» EXERCISE REQUIREMENTS:
The records below are to be returned exactly as written, minus their pictures.

» RECORD SET:
=== Begin Enclosure ===

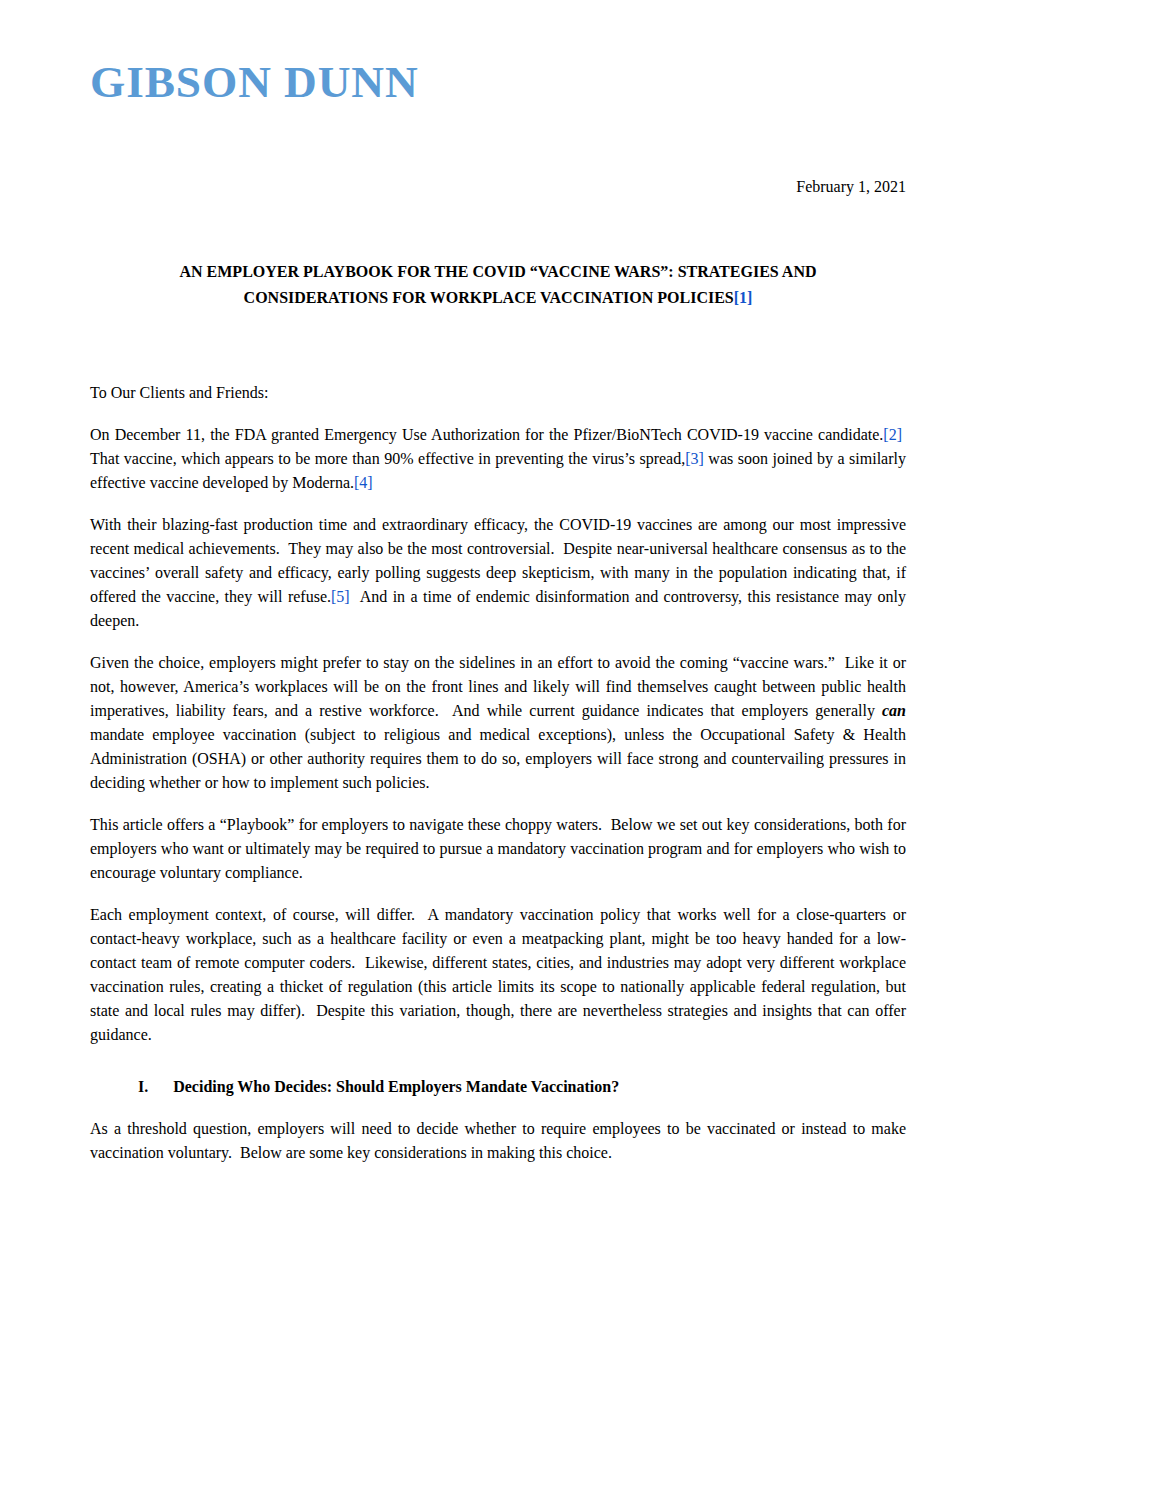GIBSON DUNN
February 1, 2021
An Employer Playbook for the COVID “Vaccine Wars”: Strategies and Considerations for Workplace Vaccination Policies[1]
To Our Clients and Friends:
On December 11, the FDA granted Emergency Use Authorization for the Pfizer/BioNTech COVID-19 vaccine candidate.[2] That vaccine, which appears to be more than 90% effective in preventing the virus’s spread,[3] was soon joined by a similarly effective vaccine developed by Moderna.[4]
With their blazing-fast production time and extraordinary efficacy, the COVID-19 vaccines are among our most impressive recent medical achievements. They may also be the most controversial. Despite near-universal healthcare consensus as to the vaccines’ overall safety and efficacy, early polling suggests deep skepticism, with many in the population indicating that, if offered the vaccine, they will refuse.[5] And in a time of endemic disinformation and controversy, this resistance may only deepen.
Given the choice, employers might prefer to stay on the sidelines in an effort to avoid the coming “vaccine wars.” Like it or not, however, America’s workplaces will be on the front lines and likely will find themselves caught between public health imperatives, liability fears, and a restive workforce. And while current guidance indicates that employers generally can mandate employee vaccination (subject to religious and medical exceptions), unless the Occupational Safety & Health Administration (OSHA) or other authority requires them to do so, employers will face strong and countervailing pressures in deciding whether or how to implement such policies.
This article offers a “Playbook” for employers to navigate these choppy waters. Below we set out key considerations, both for employers who want or ultimately may be required to pursue a mandatory vaccination program and for employers who wish to encourage voluntary compliance.
Each employment context, of course, will differ. A mandatory vaccination policy that works well for a close-quarters or contact-heavy workplace, such as a healthcare facility or even a meatpacking plant, might be too heavy handed for a low-contact team of remote computer coders. Likewise, different states, cities, and industries may adopt very different workplace vaccination rules, creating a thicket of regulation (this article limits its scope to nationally applicable federal regulation, but state and local rules may differ). Despite this variation, though, there are nevertheless strategies and insights that can offer guidance.
I. Deciding Who Decides: Should Employers Mandate Vaccination?
As a threshold question, employers will need to decide whether to require employees to be vaccinated or instead to make vaccination voluntary. Below are some key considerations in making this choice.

=== End Enclosure ===

» TASK SOLUTION:
GIBSON DUNN
February 1, 2021
An Employer Playbook for the COVID “Vaccine Wars”: Strategies and Considerations for Workplace Vaccination Policies[1]
To Our Clients and Friends:
On December 11, the FDA granted Emergency Use Authorization for the Pfizer/BioNTech COVID-19 vaccine candidate.[2] That vaccine, which appears to be more than 90% effective in preventing the virus’s spread,[3] was soon joined by a similarly effective vaccine developed by Moderna.[4]
With their blazing-fast production time and extraordinary efficacy, the COVID-19 vaccines are among our most impressive recent medical achievements. They may also be the most controversial. Despite near-universal healthcare consensus as to the vaccines’ overall safety and efficacy, early polling suggests deep skepticism, with many in the population indicating that, if offered the vaccine, they will refuse.[5] And in a time of endemic disinformation and controversy, this resistance may only deepen.
Given the choice, employers might prefer to stay on the sidelines in an effort to avoid the coming “vaccine wars.” Like it or not, however, America’s workplaces will be on the front lines and likely will find themselves caught between public health imperatives, liability fears, and a restive workforce. And while current guidance indicates that employers generally can mandate employee vaccination (subject to religious and medical exceptions), unless the Occupational Safety & Health Administration (OSHA) or other authority requires them to do so, employers will face strong and countervailing pressures in deciding whether or how to implement such policies.
This article offers a “Playbook” for employers to navigate these choppy waters. Below we set out key considerations, both for employers who want or ultimately may be required to pursue a mandatory vaccination program and for employers who wish to encourage voluntary compliance.
Each employment context, of course, will differ. A mandatory vaccination policy that works well for a close-quarters or contact-heavy workplace, such as a healthcare facility or even a meatpacking plant, might be too heavy handed for a low-contact team of remote computer coders. Likewise, different states, cities, and industries may adopt very different workplace vaccination rules, creating a thicket of regulation (this article limits its scope to nationally applicable federal regulation, but state and local rules may differ). Despite this variation, though, there are nevertheless strategies and insights that can offer guidance.
I. Deciding Who Decides: Should Employers Mandate Vaccination?
As a threshold question, employers will need to decide whether to require employees to be vaccinated or instead to make vaccination voluntary. Below are some key considerations in making this choice.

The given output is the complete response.